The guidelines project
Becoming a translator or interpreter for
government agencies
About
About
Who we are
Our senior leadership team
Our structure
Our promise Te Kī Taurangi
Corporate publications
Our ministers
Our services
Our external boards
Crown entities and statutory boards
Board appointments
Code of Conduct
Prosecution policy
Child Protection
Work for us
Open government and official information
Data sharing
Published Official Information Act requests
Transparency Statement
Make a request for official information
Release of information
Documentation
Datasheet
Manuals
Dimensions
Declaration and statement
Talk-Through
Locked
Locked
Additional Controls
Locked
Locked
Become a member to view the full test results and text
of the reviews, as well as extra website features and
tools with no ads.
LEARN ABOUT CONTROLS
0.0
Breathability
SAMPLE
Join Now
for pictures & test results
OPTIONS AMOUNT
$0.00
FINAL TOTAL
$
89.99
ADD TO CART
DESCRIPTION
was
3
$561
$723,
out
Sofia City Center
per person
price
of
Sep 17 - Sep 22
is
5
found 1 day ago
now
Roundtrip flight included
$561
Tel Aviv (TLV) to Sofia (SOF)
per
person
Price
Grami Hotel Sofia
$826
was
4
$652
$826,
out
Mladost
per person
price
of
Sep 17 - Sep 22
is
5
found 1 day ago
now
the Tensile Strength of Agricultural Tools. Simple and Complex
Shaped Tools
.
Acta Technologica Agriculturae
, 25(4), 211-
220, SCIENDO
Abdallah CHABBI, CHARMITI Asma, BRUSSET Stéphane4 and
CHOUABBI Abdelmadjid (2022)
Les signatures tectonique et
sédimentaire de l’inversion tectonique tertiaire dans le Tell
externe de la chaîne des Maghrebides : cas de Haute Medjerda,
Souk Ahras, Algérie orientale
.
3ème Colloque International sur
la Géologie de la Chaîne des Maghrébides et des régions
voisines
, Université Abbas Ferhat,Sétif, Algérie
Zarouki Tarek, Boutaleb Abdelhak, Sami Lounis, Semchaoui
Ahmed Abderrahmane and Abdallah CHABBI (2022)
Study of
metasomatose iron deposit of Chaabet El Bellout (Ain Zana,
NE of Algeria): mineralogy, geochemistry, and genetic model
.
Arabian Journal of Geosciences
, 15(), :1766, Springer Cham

· · · ·

Return, line for line and unchanged, the data from its first line through the line containing "FINAL TOTAL".

The guidelines project
Becoming a translator or interpreter for
government agencies
About
About
Who we are
Our senior leadership team
Our structure
Our promise Te Kī Taurangi
Corporate publications
Our ministers
Our services
Our external boards
Crown entities and statutory boards
Board appointments
Code of Conduct
Prosecution policy
Child Protection
Work for us
Open government and official information
Data sharing
Published Official Information Act requests
Transparency Statement
Make a request for official information
Release of information
Documentation
Datasheet
Manuals
Dimensions
Declaration and statement
Talk-Through
Locked
Locked
Additional Controls
Locked
Locked
Become a member to view the full test results and text
of the reviews, as well as extra website features and
tools with no ads.
LEARN ABOUT CONTROLS
0.0
Breathability
SAMPLE
Join Now
for pictures & test results
OPTIONS AMOUNT
$0.00
FINAL TOTAL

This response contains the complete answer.